The pictures do not go in the copy. Reproduce the rest of the entries exactly.

──────

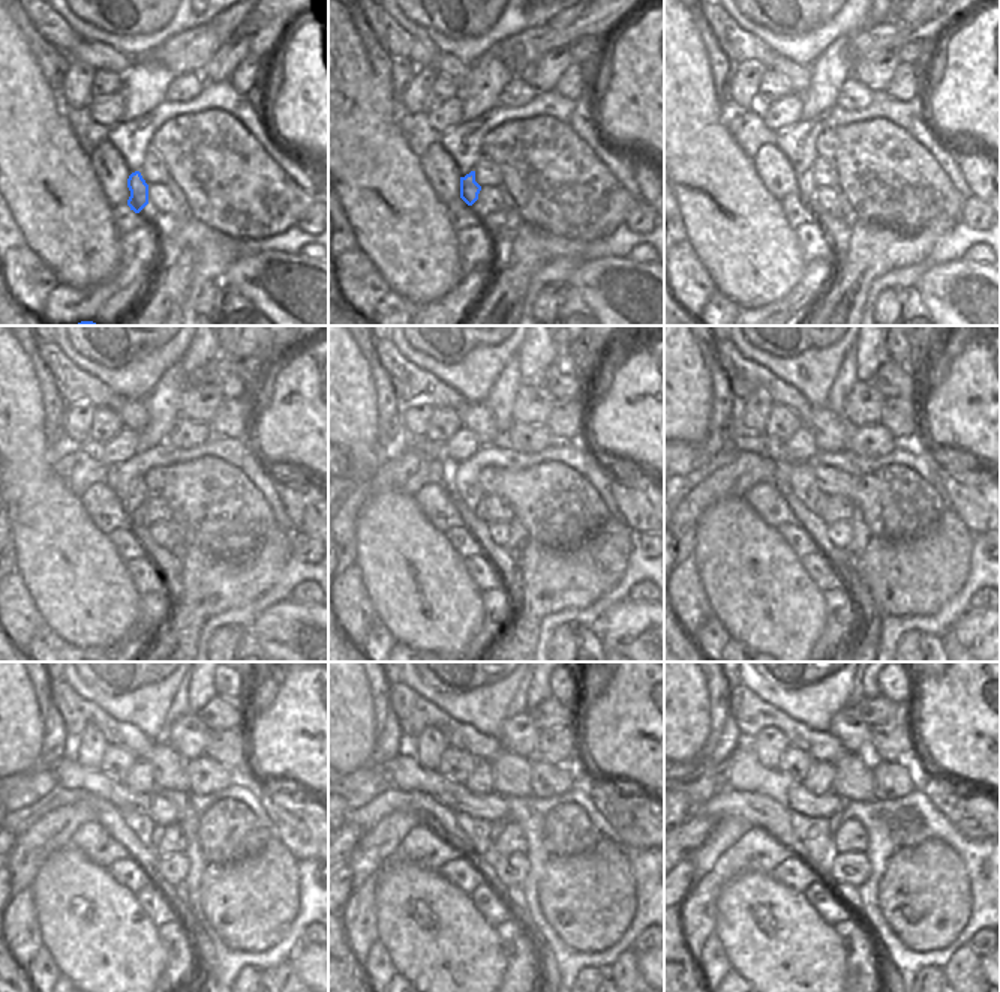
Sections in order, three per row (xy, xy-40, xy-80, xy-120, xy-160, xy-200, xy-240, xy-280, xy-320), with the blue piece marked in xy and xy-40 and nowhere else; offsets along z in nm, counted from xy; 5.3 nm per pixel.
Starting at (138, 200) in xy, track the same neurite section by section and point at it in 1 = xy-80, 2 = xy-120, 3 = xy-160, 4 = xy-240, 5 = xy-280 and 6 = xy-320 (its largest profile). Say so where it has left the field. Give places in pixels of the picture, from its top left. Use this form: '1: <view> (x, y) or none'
1: xy-80 (807, 188)
2: xy-120 (137, 518)
3: xy-160 (479, 511)
4: xy-240 (159, 830)
5: xy-280 (497, 827)
6: xy-320 (835, 821)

──────

Solution to this problem ▸
Sections in order, three per row (xy, xy-40, xy-80, xy-120, xy-160, xy-200, xy-240, xy-280, xy-320), with the blue piece marked in xy and xy-40 and nowhere else; offsets along z in nm, counted from xy; 5.3 nm per pixel.
Starting at (138, 200) in xy, track the same neurite section by section and point at it in 1 = xy-80, 2 = xy-120, 3 = xy-160, 4 = xy-240, 5 = xy-280 and 6 = xy-320 (its largest profile). Say so where it has left the field. Give places in pixels of the picture, from its top left. Use this form: '1: <view> (x, y) or none'
1: xy-80 (807, 188)
2: xy-120 (137, 518)
3: xy-160 (479, 511)
4: xy-240 (159, 830)
5: xy-280 (497, 827)
6: xy-320 (835, 821)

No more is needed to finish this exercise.